ITG, Inc. (NKA Virtu ITG LLC)

ITG, Inc. (now known as Virtu ITG LLC ) was fined $450,000 and required to remediate the issues identified in the AWC relating to the establishment and implementation of AML policies and procedures reasonably designed to detect and cause the reporting of suspicious low-priced securities trading.

The findings stated that the firm’s AML procedures did not identify reasonable steps to monitor for, detect and investigate suspicious activity involving the liquidation of low-priced securities or how to identify red flags of potentially suspicious activity in connection with low-priced securities trading, such as identifying and investigating promotional activity potentially related to suspicious transactions.

In addition, the firm’s procedures did not reasonably set forth how, when and to whom red flags or other suspicious activity should be reported if detected, and did not identify the personnel with decision making authority with respect to Suspicious Activity Report (SAR) filing or circumstances under which an SAR should be filed.

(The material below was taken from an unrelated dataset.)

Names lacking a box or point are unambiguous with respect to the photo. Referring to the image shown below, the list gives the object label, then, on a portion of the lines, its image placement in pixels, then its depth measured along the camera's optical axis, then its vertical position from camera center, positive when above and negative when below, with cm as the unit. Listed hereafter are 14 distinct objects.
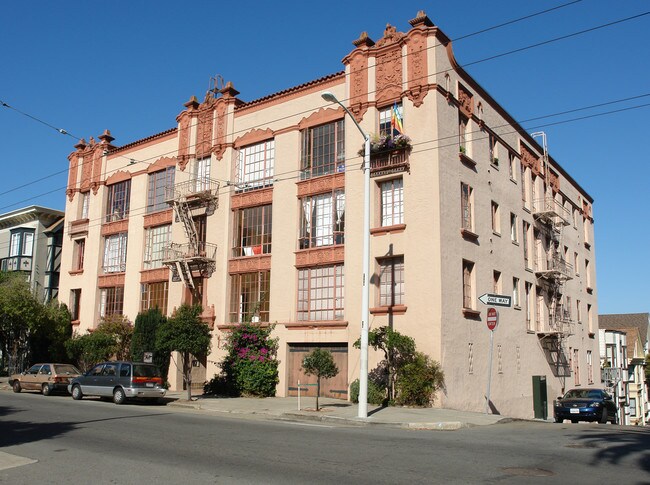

The firm relied almost exclusively on a manual review of daily trade blotters to identify suspicious activity, which failed to detect patterns of activity over multi-day periods. The firm’s manual review was unreasonable given the volume and complexity of the trading by the firm’s customers.

The findings also stated that the firm failed to detect and review red flags of suspicious activity due to its failure to implement reasonable AML procedures regarding low-priced securities. Trading in various low-priced securities presented red flags for potential market manipulation, including pump and dump schemes, bid support and matched trading. The firm did not detect numerous red flags of suspicious activity presented by one customer who liquidated millions of shares of low-priced securities by engaging in bid support through active and matched trading of low-priced securities as part of potential pump and dump schemes.

The findings also included that the firm failed to establish and implement a system reasonably designed to comply with Bank Secrecy Act regulations requiring firms to have due diligence procedures for correspondent accounts of foreign financial institutions (FFIs). The firm’s AML procedures stated that specific enhanced due diligence and scrutiny must be applied to correspondent accounts for certain FFIs but failed to reasonably describe the due diligence or scrutiny required.

FINRA found that the firm failed to ensure reasonable or timely annual independent testing of its AML program. Although the firm engaged an outside law firm to perform its annual AML tests, the testing was not timely. In addition, the testing was not reasonable because it did not include critical areas such as the firm’s trade surveillance tools, monitoring practices, or procedures for escalating concerns about red flags of suspicious activity. The annual tests also failed to address the firm’s AML procedures related to the correspondent accounts of FFI customers.